9. composite type heat mutagens mill base material according to claim 1, which is characterized in that the polymeric substrate is polypropylene Amide, poly hydroxy ethyl acrylate, polyvinyl acetate, polyvinyl alcohol, polyvinyl butyral, poly-methyl methacrylate Ester, polyvinylmethyl ethers, poly-hydroxyethyl methyl acrylate, polyvinylpyridine, polyglycerolmethacrylate, hydroxy ethyl fiber In element, polyurethane, poly- 2- ethyl-2-oxazolines, polyvinylpyrrolidone and copolymer containing above-mentioned polymers functionality At least one.

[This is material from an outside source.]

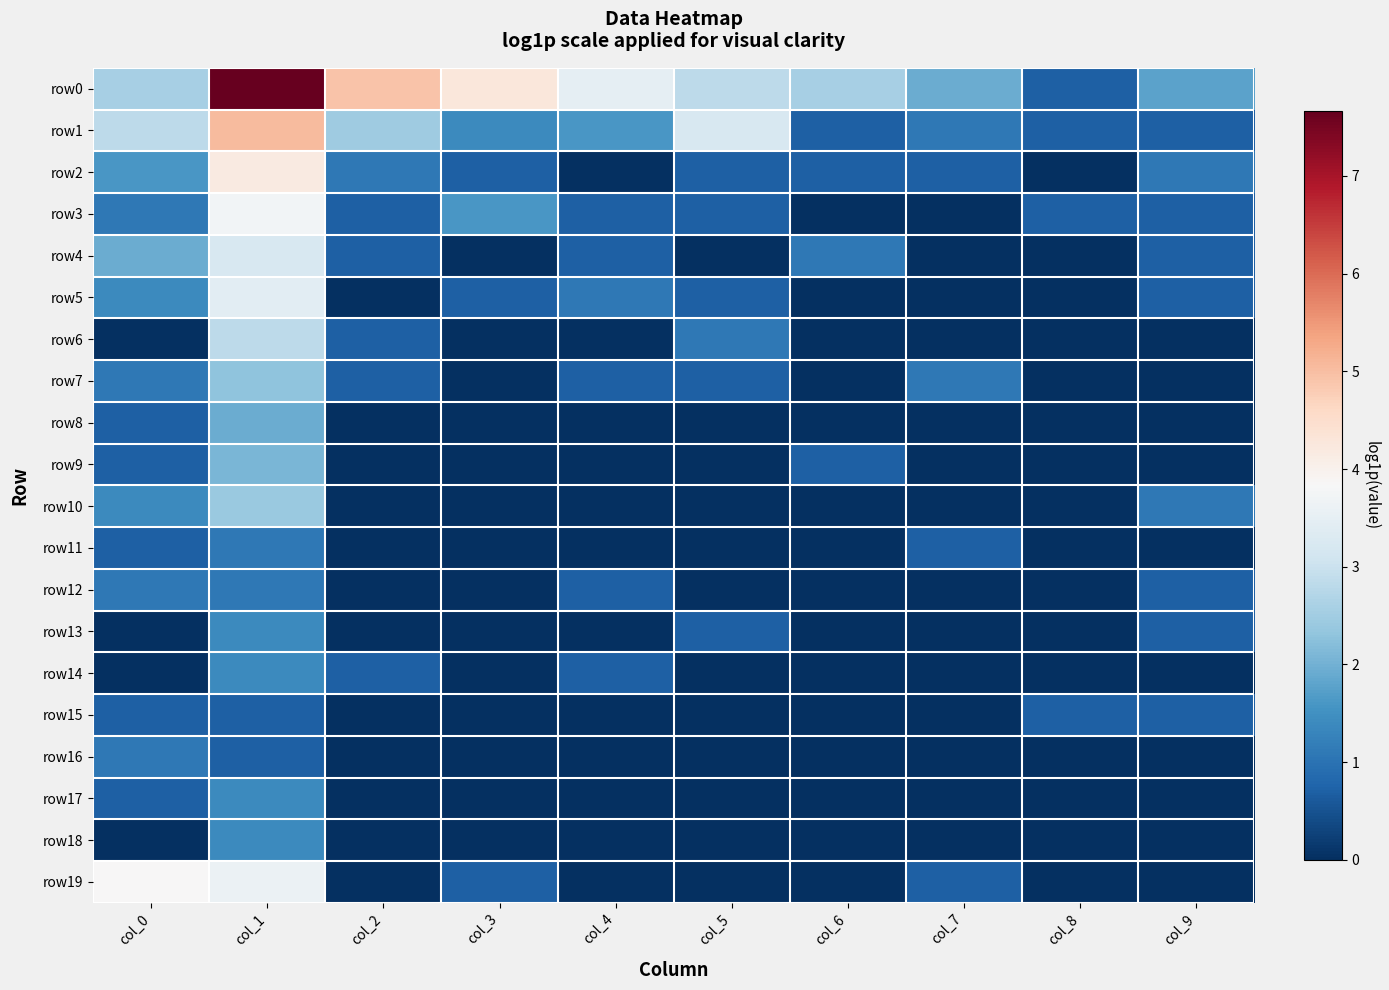

Between col_8 and col_6, which is larger?

col_6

10. composite type heat mutagens mill base material according to claim 1, which is characterized in that the decentralized medium is deionization In water, ethyl alcohol, propyl alcohol, isopropanol, ethyl acetate, toluene, acetone, butanone, gamma-butyrolacton, chloroform, propylene glycol methyl ether acetate At least one.

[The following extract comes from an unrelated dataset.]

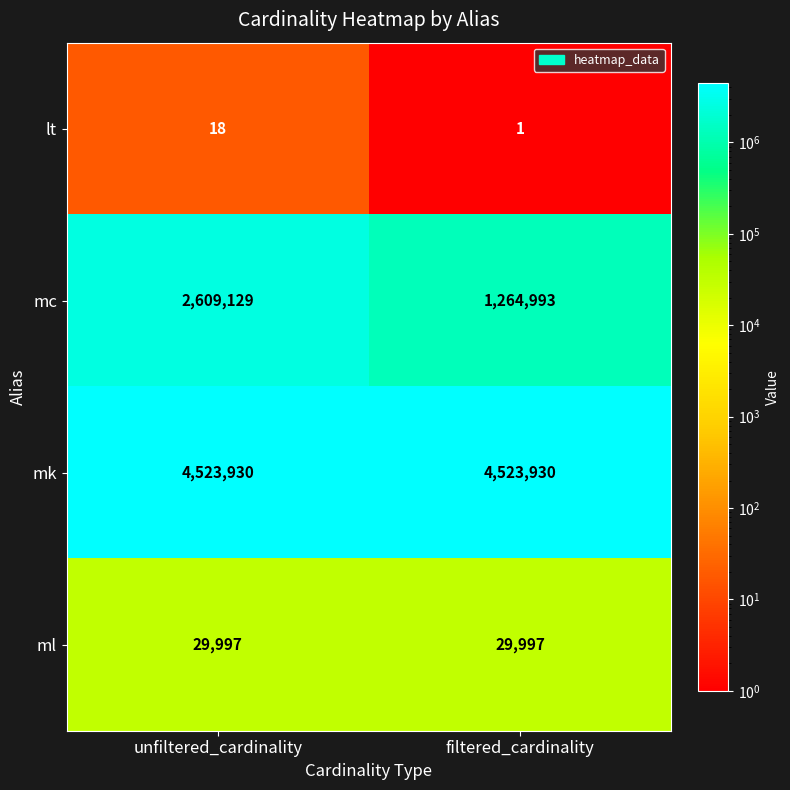

Which category has the lowest value in the lt series?

filtered_cardinality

11. composite type heat mutagens mill base material according to any one of claim 1 to 10, which is characterized in that described multiple In mould assembly thermochromism slurry, a concentration of 0.1~2mol/L of vanadium dioxide nano powder；Vanadium dioxide nano powder with polymerize The concentration ratio of object base material is 1:9~9:1；A concentration of 0.5~5mol/L of metal ion can be changed.

12. composite type heat mutagens mill base material according to claim 11, which is characterized in that vanadium dioxide nano powder with it is poly- The concentration ratio for closing object base material is 1:9~5:1.

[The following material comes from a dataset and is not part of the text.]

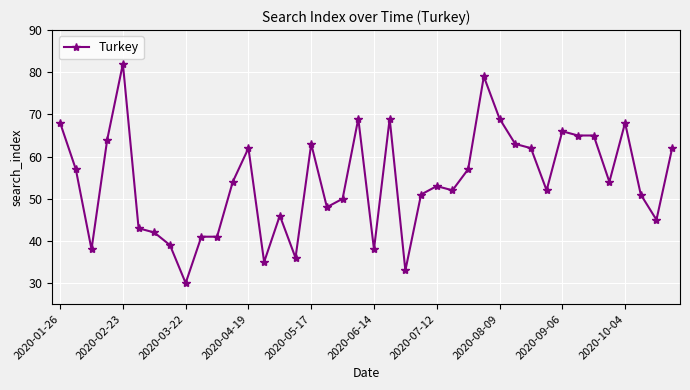

What is the difference between the maximum and minimum values?

52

13. composite type heat mutagens mill base material according to claim 12, which is characterized in that vanadium dioxide nano powder with it is poly- The concentration ratio for closing object base material is 1:5~1:1.

14. composite type heat mutagens mill base material according to claim 1, which is characterized in that vanadium dioxide concentration in dispersion liquid A For 0.01~1 mol/L；The concentration ratio of vanadium dioxide and polymer is 1 in dispersion liquid B:9~9:1；Dentate turns in dispersion liquid C Change a concentration of 0.01~5 mol/L for changing metal ion of body.

15. composite type heat mutagens mill base material according to claim 14, which is characterized in that vanadium dioxide is dense in dispersion liquid A Degree is 0.05~0.5 mol/L.

16. composite type heat mutagens mill base material according to claim 15, which is characterized in that vanadium dioxide is dense in dispersion liquid A Degree is 0.1~0.2 mol/L.

17. composite type heat mutagens mill base material according to claim 14, which is characterized in that in dispersion liquid B vanadium dioxide with The concentration ratio of polymer is 1:9~5:1.

18. composite type heat mutagens mill base material according to claim 17, which is characterized in that in dispersion liquid B vanadium dioxide with The concentration ratio of polymer is 1:5~1:1.

19. composite type heat mutagens mill base material according to claim 14, which is characterized in that dentate is converted in dispersion liquid C A concentration of 0.1~2 mol/L for changing metal ion of body.

20. composite type heat mutagens mill base material according to claim 19, which is characterized in that dentate is converted in dispersion liquid C A concentration of 0.5~1 mol/L for changing metal ion of body.

21. a kind of compound thermochromic thin film, which is characterized in that by compound described in any one of claim 1 to 20 Thermochromism slurry is made coated on matrix.